A numerical summary of data is said to be resistant if extreme observations (very large or small) relative to the data do not affect its value substantially.

Question 41

Multimodal

Answer 41

Describes a data set that has three or more values that occur with the highest frequency

Question 42

Bias

Answer 42

Occurs whenever a statistic consistently underestimates or overestimates a parameter

Question 43

Degrees of freedom

Answer 43

For the sample standard deviation, we call n−1 the degrees of freedom because the first n−1 observations have freedom to be whatever value they wish, but the nth observation has no freedom.

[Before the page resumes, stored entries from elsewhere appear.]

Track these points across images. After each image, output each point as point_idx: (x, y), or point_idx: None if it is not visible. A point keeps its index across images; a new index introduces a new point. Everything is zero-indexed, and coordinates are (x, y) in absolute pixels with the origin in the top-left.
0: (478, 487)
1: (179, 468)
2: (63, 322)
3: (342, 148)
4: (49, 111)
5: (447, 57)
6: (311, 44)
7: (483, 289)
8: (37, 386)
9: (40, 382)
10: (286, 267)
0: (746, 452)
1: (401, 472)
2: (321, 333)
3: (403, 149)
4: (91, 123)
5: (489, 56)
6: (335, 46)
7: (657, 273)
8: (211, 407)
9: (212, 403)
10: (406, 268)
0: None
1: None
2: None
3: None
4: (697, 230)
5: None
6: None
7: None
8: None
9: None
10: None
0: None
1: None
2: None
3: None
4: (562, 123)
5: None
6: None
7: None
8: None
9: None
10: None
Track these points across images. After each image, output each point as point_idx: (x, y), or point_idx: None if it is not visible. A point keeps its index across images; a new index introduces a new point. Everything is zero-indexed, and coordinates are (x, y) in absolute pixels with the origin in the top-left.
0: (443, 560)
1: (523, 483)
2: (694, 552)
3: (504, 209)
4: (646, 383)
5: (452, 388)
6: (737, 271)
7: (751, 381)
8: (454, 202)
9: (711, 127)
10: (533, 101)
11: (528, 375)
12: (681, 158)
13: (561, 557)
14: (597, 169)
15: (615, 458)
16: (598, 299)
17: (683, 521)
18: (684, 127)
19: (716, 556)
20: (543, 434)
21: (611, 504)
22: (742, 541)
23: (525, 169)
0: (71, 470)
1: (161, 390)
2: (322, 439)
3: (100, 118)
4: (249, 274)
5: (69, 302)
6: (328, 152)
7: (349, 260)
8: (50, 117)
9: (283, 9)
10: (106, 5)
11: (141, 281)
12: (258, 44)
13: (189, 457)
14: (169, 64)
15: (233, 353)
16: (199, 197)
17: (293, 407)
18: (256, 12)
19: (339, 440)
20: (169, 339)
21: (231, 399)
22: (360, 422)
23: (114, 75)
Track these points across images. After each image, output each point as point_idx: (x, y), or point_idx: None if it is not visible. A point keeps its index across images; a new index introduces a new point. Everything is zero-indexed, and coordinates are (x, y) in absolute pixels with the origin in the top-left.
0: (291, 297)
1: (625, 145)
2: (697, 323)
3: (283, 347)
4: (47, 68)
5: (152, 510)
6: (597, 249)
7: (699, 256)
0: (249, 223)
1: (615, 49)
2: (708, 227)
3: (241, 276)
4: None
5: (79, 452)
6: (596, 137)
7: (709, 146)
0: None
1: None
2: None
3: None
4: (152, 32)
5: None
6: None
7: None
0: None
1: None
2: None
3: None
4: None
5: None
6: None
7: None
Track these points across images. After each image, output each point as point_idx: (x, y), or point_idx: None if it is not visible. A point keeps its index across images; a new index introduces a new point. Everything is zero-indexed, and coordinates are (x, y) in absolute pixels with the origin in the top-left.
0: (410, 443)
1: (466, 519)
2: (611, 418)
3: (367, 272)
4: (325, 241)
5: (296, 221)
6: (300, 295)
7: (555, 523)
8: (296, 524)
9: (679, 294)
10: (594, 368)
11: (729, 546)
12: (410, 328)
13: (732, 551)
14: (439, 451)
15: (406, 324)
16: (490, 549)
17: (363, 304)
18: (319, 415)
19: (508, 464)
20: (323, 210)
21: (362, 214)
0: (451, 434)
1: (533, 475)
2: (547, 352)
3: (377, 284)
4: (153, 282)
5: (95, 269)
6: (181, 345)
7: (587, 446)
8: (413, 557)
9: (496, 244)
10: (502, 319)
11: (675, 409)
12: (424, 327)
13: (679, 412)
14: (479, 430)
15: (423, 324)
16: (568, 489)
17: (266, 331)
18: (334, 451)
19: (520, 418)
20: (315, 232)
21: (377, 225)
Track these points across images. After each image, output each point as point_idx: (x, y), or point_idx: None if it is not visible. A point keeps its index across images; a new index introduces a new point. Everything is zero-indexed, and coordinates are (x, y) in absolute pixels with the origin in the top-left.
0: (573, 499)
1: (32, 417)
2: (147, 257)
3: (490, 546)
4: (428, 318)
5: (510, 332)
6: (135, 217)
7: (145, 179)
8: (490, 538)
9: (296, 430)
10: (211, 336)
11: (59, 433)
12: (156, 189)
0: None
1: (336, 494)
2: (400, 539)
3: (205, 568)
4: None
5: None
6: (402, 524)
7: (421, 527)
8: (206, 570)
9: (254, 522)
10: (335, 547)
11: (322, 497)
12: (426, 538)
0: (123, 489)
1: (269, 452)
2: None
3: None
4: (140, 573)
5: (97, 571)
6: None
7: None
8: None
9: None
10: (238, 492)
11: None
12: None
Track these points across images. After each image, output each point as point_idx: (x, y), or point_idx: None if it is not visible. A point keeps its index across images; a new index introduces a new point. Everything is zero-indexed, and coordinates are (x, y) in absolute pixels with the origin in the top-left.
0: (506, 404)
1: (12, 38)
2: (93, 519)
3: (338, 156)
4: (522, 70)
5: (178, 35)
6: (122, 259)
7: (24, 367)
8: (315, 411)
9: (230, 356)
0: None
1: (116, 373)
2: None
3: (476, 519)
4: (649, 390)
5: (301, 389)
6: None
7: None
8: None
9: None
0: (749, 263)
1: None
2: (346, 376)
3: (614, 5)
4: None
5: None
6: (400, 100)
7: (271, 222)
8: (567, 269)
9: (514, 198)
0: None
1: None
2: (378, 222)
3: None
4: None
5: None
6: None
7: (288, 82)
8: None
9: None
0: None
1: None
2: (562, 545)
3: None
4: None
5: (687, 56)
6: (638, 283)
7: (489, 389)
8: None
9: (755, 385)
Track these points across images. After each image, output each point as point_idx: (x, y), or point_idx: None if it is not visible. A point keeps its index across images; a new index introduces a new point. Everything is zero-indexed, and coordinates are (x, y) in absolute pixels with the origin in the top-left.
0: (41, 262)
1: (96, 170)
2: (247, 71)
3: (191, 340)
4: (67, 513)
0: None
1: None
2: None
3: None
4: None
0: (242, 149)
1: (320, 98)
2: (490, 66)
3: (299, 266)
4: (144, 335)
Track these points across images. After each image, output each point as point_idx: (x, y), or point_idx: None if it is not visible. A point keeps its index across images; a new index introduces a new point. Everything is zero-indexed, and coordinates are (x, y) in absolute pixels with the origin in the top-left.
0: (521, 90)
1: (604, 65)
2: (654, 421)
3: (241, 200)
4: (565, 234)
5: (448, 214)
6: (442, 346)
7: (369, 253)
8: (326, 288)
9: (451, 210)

It must be whatever value forces the sum of the deviations about the mean to equal zero.

Question 44

Describe the Distribution

Answer 44

Means to describe its shape (skewed left, skewed right, or symmetric), its center (mean or median), and its spread (standard deviation or interquartile range).

Question 45

Boxplot

Answer 45

A graphical summary of quantitative data used to identify the shape of a distribution and outliers.

Question 46

Bimodal

Answer 46

Describes a data set that has two values that occur with the highest frequency

Question 47

Deviation about the mean

Answer 47

For the ith observation in a population: xi – μ. | For the ith observation in a sample: xi − x ̅

Question 48

No mode

Answer 48

Occurs If no observation occurs more than once in a data set

Question 49

Quartiles

Answer 49

Divide data sets into fourths, or four equal parts.

Question 50

Measures of Position

Answer 50

z-sore, percentiles, outliers

Question 51

Method for Checking for Outliers by Using Quartiles

Answer 51

Step 1. Determine the first and third quartiles of the data. Step 2: Compute the interquartile range. Step 3: Determine the fences: LF = Q1 - 1.5 (IQR); UF = Q3 + 1.5 (IQR) Step 4: If a data point value is less than the lower fence or greater than the upper fence, it is considered an outlier.